如上，foo表并没有vacuum，所以使用pageinspect也是可以看到死元组的存在，如下使用pg_dirtyread再看一下(并看一下清理之后的)：

postgres=# select * from foo;
 bar |   baz    
-----+----------
   2 | New Test
(1 row)

postgres=# SELECT * FROM pg_dirtyread('foo') as t(bar bigint, baz text);
 bar |   baz    
-----+----------
   1 | Test
   2 | New Test
(2 rows)

postgres=# vacuum foo;
VACUUM
postgres=# SELECT * FROM pg_dirtyread('foo') as t(bar bigint, baz text);
 bar |   baz    
-----+----------
   2 | New Test
(1 row)

postgres=# select * from heap_page_items(get_raw_page('foo',0)) ;
 lp | lp_off | lp_flags | lp_len | t_xmin | t_xmax | t_field3 | t_ctid | t_infomask2 | t_infomask | t_hoff | t_bits | t_oid |                t_data                
----+--------+----------+--------+--------+--------+----------+--------+-------------+------------+--------+--------+-------+--------------------------------------
  1 |      0 |        0 |      0 |        |        |          |        |             |            |        |        |       | 
  2 |   8144 |        1 |     41 |    736 |      0 |        0 | (0,2)  |           2 |       2306 |     24 |        |       | \x0200000000000000134e65772054657374
(2 rows)

postgres=#

在pg_dirtyread的新版本中，又新增了一些功能(Dropped Columns和System Columns) 如下：

Dropped Columns：只要表没有被重写（例如通过 VACUUM FULL 或 CLUSTER），就可以检索删除列的内容。
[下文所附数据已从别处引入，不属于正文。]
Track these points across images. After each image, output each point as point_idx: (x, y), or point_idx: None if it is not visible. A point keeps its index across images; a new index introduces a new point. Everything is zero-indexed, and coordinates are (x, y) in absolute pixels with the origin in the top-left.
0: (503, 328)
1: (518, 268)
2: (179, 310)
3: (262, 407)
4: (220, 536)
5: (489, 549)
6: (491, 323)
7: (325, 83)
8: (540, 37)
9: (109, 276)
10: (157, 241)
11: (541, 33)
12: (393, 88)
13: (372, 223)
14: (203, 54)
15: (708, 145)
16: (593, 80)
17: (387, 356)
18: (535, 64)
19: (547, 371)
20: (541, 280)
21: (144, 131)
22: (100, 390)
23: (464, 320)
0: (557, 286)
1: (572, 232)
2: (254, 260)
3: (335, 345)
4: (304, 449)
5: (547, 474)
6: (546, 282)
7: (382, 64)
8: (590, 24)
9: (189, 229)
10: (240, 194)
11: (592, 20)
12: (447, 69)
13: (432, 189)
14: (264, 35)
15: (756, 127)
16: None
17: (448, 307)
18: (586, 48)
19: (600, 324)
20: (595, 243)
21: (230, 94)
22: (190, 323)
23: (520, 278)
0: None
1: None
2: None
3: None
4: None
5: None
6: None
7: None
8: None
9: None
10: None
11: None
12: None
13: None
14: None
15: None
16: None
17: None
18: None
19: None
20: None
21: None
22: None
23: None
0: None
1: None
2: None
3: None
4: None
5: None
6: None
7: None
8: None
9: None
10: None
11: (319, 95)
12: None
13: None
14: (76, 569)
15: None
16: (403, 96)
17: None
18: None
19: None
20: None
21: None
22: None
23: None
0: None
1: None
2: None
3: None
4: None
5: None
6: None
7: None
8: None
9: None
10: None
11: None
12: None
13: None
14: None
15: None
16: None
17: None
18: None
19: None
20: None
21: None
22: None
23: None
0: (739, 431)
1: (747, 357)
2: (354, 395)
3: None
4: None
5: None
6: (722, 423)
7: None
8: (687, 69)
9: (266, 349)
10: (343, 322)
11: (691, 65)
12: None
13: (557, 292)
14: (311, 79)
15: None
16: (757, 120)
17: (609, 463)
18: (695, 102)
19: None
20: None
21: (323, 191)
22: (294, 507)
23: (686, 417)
使用 dropped_N 访问第 N 列，从 1 开始计数(下面有演示)。PostgreSQL 删除了原始列的类型信息，因此如果在表别名中指定了正确的类型，则只能进行少量完整性检查；检查的是类型长度、类型对齐、类型修饰符和按值传递。

postgres=# \d
Did not find any relations.
postgres=# CREATE TABLE ab(a text, b text);
CREATE TABLE
postgres=# INSERT INTO ab VALUES ('Hello', 'World');
INSERT 0 1
postgres=# ALTER TABLE ab DROP COLUMN b;
ALTER TABLE
postgres=# DELETE FROM ab;
DELETE 1
postgres=# select * from ab;
 a 
---
(0 rows)

postgres=# SELECT * FROM pg_dirtyread('ab') ab(a text, dropped_2 text);
   a   | dropped_2 
-------+-----------
 Hello | World
(1 row)

postgres=# SELECT * FROM pg_dirtyread('ab') ab(a text, b text);
2023-02-16 11:24:17.799 CST [4660] ERROR:  Error converting tuple descriptors!
2023-02-16 11:24:17.799 CST [4660] DETAIL:  Attribute "b" does not exist in type ab.
2023-02-16 11:24:17.799 CST [4660] STATEMENT:  SELECT * FROM pg_dirtyread('ab') ab(a text, b text);
ERROR:  Error converting tuple descriptors!
DETAIL:  Attribute "b" does not exist in type ab.
postgres=#

System Columns：可以通过将它们包含在附加到 pg_dirtyread() 调用的表别名中来检索系统列，例如 xmax 和 ctid。一个布尔类型的特殊列 dead 可用于报告死行（如 HeapTupleIsSurelyDead）。死列在恢复期间不可用，即最明显的是在备用服务器上不可用。oid 列仅在 PostgreSQL 版本 11 及更早版本中可用。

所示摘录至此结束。